5 min read At Google I/O 2025, Sergey Brin acknowledged past failures with Google Glass and praised the company’s new AI-driven smart glasses powered by Project Astra. With partners like Samsung and Warby Parker, Google aims to make smart, multimodal wearables mainstream — signaling a major shift as AI moves off screens and into the real world. May 21, 2025 10:30 Sergey Brin Reflects on Google Glass Missteps as Google Unveils Next-Gen Smart Glasses at I/O 2025

In a surprise appearance at Google I/O 2025, Google co-founder Sergey Brin made a rare public admission: “I made a lot of mistakes with Google Glass.” The comments came during an onstage conversation with DeepMind CEO Demis Hassabis, where Brin reflected on the failure of one of Google’s most ambitious — and controversial — moonshots.

Brin candidly acknowledged he underestimated the complexity of building consumer hardware. “I didn’t know anything about consumer electronics supply chains,” he admitted, referring to Glass’s high price tag and limited functionality. Despite its flop, Brin remains optimistic about the potential of smart glasses, calling the form factor “compelling,” and voicing support for Google’s renewed push — this time with experienced hardware partners.

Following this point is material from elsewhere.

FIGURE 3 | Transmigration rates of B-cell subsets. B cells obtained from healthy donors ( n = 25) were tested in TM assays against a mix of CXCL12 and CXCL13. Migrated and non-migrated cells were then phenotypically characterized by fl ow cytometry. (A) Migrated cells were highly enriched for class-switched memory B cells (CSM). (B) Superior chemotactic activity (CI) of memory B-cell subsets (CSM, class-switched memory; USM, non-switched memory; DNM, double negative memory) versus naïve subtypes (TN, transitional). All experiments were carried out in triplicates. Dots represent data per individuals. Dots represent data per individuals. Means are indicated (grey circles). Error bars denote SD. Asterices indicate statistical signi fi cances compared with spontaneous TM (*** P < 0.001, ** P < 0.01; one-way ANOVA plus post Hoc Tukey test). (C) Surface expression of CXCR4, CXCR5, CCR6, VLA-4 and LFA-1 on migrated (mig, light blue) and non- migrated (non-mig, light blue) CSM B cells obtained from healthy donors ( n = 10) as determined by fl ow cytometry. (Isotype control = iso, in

Earlier that day, Google revealed a new generation of Android XR smart glasses, powered by DeepMind’s Project Astra. The glasses demonstrated real-time AI capabilities such as live translation, spatial understanding, and contextual queries — powered by recent breakthroughs in multimodal AI.

This rebooted smart glasses effort isn’t just a product play — it’s a strategic statement. Google has partnered with companies like Samsung, Xreal, and Warby Parker (in which it has taken an equity stake and pledged $150 million), to ensure both technical credibility and market readiness. It’s a clear signal that Google is serious about wearable AI — and about learning from its past.

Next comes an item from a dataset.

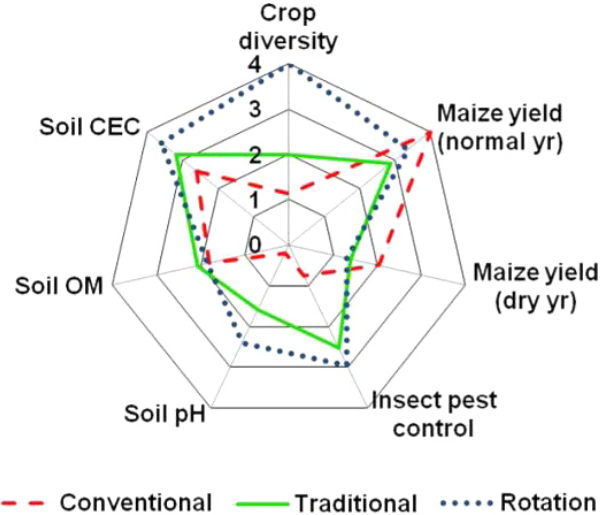
Fig. 4. Multivariate trade-offs in maize agroecosystems in the Pátzcuaro Lake watershed, Mexico. CEC = cation exchange capacity, OM = organic matter.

Why It Matters to the AI Community

Brin’s return and Google’s renewed investment in smart glasses mark a pivotal moment for the AI community. For years, AI has been largely screen-bound — text interfaces, chatbots, code assistants. With Project Astra and multimodal agents baked into hardware, AI is moving off the screen and into the physical world. The dream of seamless, real-time, ambient intelligence — once futuristic — is now in prototyping.

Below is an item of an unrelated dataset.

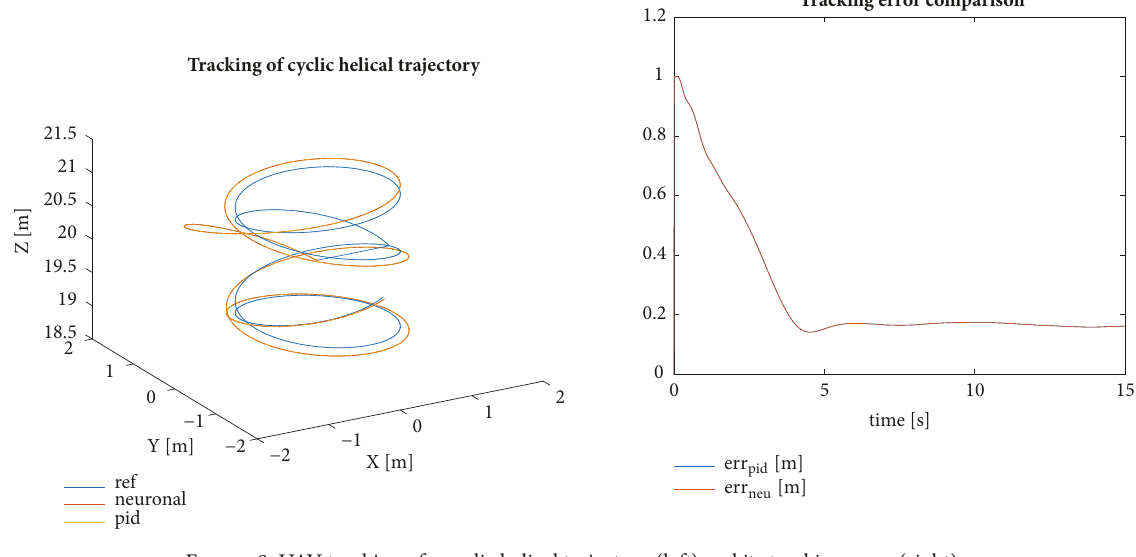
Figure 9: UAV tracking of a cyclic helical trajectory (left) and its tracking error (right).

Smart glasses are shaping up to be one of the first real-world testbeds for agentic AI systems: models that can see, hear, understand context, and act. The integration of LLMs with AR interfaces suggests a new era of hands-free, voice-first computing — one where AI isn’t just reactive, but actively helpful in real-time, physical spaces.

Brin’s involvement also underscores a broader truth: even tech’s founding figures see AI as the defining force of this era. “Anyone who’s a computer scientist should not be retired right now,” Brin said. “They should be working on AI.”

The implications for the AI community are significant. As AI increasingly interfaces with the physical world — through devices like smart glasses — the challenges of real-time perception, alignment, and safety take center stage. This isn't just about wearable tech; it’s about building AI systems that are socially intelligent, spatially aware, and deeply embedded in everyday life.

The resurgence of smart glasses — and the cautionary lessons of Google Glass — offer a timely reminder: bold ideas need smart execution. And in AI’s next chapter, it’s not enough to innovate. You have to deliver.